The award recognizes the work of principal investigator Darell Bigner, M.D., Ph.D., director of the Preston Robert Tisch Brain Tumor Center at the Duke Cancer Institute. Bigner and the other 42 recipients nationwide were selected for “providing significant contributions toward understanding cancer and developing applications that may lead to a breakthrough in biomedical, behavioral, or clinical cancer research,” according to the NCI.
The funding supports additional animal and human studies for two separate immunotherapies -- one using a modified poliovirus and another using a bacterial immunotoxin to attack lethal glioblastoma tumors -- that are already showing promise in early clinical trials.

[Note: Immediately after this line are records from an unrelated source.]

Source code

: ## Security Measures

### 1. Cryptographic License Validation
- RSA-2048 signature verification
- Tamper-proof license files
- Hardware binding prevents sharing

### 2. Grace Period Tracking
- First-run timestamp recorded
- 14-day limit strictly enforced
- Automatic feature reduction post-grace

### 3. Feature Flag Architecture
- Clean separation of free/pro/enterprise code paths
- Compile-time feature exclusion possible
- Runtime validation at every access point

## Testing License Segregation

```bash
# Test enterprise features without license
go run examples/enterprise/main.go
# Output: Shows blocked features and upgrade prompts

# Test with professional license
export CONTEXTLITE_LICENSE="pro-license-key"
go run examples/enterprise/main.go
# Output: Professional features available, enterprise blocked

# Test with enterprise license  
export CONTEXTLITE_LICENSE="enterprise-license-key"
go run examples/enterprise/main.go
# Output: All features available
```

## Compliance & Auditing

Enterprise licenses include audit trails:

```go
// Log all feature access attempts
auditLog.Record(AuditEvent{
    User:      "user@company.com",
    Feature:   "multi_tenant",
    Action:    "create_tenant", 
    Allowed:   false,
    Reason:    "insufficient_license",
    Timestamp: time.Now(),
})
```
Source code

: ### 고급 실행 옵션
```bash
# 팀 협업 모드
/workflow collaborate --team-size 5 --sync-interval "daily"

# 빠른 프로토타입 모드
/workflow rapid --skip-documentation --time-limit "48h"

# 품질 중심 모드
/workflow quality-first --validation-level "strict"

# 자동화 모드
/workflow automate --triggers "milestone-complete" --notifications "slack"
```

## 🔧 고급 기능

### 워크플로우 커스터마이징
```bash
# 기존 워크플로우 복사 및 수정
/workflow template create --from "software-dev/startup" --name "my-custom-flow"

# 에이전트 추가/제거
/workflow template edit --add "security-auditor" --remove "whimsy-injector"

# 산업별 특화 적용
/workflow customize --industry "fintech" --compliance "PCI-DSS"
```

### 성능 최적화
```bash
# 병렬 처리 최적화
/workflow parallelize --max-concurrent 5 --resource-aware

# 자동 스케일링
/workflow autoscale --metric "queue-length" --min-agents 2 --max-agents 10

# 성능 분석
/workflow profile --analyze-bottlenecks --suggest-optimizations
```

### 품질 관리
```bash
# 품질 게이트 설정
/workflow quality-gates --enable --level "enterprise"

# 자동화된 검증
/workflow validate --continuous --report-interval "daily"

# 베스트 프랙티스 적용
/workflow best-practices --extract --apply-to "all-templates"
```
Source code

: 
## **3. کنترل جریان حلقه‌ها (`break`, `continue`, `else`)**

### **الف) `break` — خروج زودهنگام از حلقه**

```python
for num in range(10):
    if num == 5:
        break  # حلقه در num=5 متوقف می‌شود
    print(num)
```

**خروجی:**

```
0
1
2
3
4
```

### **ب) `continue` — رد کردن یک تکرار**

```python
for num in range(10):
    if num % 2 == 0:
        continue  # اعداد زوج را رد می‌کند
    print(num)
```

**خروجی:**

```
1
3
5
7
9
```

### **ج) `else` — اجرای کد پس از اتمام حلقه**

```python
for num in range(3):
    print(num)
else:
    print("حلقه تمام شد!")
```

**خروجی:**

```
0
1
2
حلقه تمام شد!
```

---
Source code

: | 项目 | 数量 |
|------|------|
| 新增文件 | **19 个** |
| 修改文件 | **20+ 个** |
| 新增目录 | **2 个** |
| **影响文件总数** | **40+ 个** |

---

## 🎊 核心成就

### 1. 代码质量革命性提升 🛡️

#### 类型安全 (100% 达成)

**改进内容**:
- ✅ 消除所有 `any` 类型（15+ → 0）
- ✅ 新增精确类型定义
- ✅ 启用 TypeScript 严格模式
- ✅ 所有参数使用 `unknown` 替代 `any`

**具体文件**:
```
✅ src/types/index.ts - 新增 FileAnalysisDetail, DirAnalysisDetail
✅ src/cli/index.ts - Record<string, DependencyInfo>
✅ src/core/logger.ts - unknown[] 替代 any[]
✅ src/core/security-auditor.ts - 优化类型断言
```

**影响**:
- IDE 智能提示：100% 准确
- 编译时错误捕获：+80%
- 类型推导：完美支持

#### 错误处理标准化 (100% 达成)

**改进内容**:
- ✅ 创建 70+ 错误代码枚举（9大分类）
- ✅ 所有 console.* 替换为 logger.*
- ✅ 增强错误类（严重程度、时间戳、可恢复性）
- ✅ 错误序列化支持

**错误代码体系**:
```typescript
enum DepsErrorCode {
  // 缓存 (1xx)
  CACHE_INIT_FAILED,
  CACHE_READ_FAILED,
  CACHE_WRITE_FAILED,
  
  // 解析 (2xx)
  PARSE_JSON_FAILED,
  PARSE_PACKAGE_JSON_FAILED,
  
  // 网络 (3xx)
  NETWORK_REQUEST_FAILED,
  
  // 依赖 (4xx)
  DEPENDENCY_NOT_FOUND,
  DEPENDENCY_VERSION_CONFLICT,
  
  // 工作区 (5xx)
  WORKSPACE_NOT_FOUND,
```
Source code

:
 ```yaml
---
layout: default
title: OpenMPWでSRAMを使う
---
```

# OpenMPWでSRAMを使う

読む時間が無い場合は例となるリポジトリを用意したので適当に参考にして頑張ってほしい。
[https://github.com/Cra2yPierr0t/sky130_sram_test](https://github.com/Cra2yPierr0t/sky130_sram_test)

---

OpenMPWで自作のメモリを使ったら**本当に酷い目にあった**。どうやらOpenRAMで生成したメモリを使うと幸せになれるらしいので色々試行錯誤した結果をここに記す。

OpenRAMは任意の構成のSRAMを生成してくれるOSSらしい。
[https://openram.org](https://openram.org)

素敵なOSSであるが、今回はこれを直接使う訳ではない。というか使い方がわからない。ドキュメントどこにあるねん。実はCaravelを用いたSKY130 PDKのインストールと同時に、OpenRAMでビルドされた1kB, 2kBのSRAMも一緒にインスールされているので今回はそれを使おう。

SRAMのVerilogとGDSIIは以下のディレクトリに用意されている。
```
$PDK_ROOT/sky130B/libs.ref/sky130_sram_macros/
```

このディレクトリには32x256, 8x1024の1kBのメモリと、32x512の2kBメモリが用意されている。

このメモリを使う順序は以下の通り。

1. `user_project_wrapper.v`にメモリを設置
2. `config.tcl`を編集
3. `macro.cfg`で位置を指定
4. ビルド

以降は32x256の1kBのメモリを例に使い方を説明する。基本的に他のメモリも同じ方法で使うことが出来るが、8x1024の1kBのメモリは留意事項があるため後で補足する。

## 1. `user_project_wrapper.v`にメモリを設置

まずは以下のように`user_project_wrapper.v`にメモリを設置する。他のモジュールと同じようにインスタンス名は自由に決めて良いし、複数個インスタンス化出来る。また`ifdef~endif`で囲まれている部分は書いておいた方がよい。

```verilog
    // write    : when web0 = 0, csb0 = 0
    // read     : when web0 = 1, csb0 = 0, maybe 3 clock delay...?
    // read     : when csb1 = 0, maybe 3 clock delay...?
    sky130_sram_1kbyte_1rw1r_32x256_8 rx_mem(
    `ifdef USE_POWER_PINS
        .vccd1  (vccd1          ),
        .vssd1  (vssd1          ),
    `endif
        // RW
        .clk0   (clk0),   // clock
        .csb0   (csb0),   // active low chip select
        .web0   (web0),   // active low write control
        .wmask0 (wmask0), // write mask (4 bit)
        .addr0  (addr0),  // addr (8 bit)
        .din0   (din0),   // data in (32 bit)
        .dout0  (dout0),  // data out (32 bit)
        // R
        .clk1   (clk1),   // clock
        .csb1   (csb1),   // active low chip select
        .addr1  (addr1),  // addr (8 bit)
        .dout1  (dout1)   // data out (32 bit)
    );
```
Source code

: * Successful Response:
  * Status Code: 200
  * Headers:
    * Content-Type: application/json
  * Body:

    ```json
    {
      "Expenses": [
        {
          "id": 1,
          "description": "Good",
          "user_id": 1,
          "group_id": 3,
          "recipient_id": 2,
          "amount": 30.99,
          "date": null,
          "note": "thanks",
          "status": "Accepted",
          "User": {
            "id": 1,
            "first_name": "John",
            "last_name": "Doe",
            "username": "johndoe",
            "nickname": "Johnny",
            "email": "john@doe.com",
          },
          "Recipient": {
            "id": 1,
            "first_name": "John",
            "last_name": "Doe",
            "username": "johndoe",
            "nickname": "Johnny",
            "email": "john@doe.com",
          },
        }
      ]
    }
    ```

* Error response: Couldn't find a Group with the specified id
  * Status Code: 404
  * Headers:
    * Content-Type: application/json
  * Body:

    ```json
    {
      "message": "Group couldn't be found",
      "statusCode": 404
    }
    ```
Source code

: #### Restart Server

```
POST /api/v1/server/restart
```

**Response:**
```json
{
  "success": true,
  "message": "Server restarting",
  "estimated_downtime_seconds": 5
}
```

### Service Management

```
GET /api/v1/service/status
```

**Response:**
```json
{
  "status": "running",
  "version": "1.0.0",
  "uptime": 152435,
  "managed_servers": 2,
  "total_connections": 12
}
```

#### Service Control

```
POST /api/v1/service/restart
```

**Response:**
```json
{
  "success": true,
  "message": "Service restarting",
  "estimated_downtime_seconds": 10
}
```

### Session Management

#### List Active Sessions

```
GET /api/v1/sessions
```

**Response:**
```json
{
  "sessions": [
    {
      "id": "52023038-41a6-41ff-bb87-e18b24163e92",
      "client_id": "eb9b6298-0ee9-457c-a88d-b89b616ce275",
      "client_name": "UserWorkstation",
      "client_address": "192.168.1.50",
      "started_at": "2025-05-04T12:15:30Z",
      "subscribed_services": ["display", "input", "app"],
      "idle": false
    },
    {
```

New studies will combine each of the immunotherapies with a class of drugs called checkpoint inhibitors, which work to awaken the body’s immune system to attack cancer cells.
“This is extremely important support for our work, and we are excited to move forward with the studies,” Bigner said.
Bigner said animal studies are already underway, and clinical trials could launch within two years with the new funding. The pre-clinical work will focus on determining how well the checkpoint inhibitors provide a one-two punch when combined with the immunotherapies. The early studies will also identify which checkpoint inhibitors work best in the combination approach.
“We’ve actually begun the animal studies, and are learning that the checkpoint inhibitors do exactly as hoped – they accentuate the affects of the immunotherapies,” Bigner said.
Duke’s poliovirus therapy is currently in a phase 1 study and was the subject of a lengthy report on 60 Minutes in March. The therapy uses deactivated poliovirus, which is predisposed to selectively attach to tumor cells and not healthy cells. After surgically injecting the modified virus into the brain tumor, the immune system goes to work, attacking the virus-infused tumor.
The second brain tumor therapy uses a toxin from the pseudomonas bacterium and an immune system single fragment chain antibody, which are paired in a therapy that works in much the same way as the poliovirus approach. The antibody component selectively binds to brain tumor cells, while the toxin then kills those cells.
“We believe that by adding the checkpoint inhibitors, we will get even better results than we have seen using the poliovirus and the immunotoxin alone,” Bigner said.
In addition to Bigner, the research team includes Annick Desjardins, M.D.; Xuhui Bao; Vidya Chandramohan, Ph.D.; Allan H. Friedman, M.D.; Henry S. Friedman, M.D.; Matthias Gromeier, M.D; Smita Nair, Ph.D.; John H. Sampson, M.D., Ph.D.; and Gordana Vlahovic, M.D.